Not meant to sound sarcastic if it does
Introducing a new dog to a family isn't uncommon so I'm fairly certain others will have similar experiences which is why I posted here in the first place.
I'm not discounting everyone else's view, it's just for certain issues I tend to feel those who have been through it too would be a little more appropriate.
I appreciate what you say however I don't feel the direction of this thread should be about my relationship with her - I wouldn't even have considered getting a dog had there been anything to worry about. I've cultivated a homelife where she is always encouraged to talk to me about worries and concerns if she wants to. This is why I *knew* she was bothered about something despite doing her best to hide it.
As such I'm more looking at the subject of what other parents who have experienced this sort of thing did to handle the situation.
Fair enough.
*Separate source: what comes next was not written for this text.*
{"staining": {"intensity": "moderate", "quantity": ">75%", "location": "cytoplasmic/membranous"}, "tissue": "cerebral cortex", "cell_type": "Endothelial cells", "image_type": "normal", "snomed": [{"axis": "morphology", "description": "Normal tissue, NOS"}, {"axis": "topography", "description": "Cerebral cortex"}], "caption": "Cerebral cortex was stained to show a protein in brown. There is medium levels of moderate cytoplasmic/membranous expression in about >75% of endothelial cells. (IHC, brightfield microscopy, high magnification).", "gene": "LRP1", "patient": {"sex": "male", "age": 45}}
But speaking from experience the green eyed monster has paid me a lot of visits over the years. ;-)
Oh yeah, I'm pretty much convinced jealous plays a part in this. As mentioned above it's not a case of my asking what is behind it but how to subsequently deal with it the right way for both of us.
I stress I know my daughter well enough to say with absolute certainty that the jealousy/insecurity won't ever cause her to harm the new dog, just in case that's suggested.
Allow her to pick a bed, choose the lead and collar, help with planning walks and nice days out with the dog.
Seriously I can't see why she could still be jealous if she is included with everything. She is 11, I just think you are over thinking and worrying to much. Ce la vie.
Yes, I've already done that and she seems happy with the idea.
So, I would say trust your own judgement. It may be your daughter just doesn't like change, I don't know, but you are the best placed to know than us on here. If she says she's ok, it may be she doesn't want to upset you, it may even be she doesn't have the words to describe how she feels. She might not even know how she feels herself and is confused. I think all you can do is talk to her about it and see if you can figure it out between you.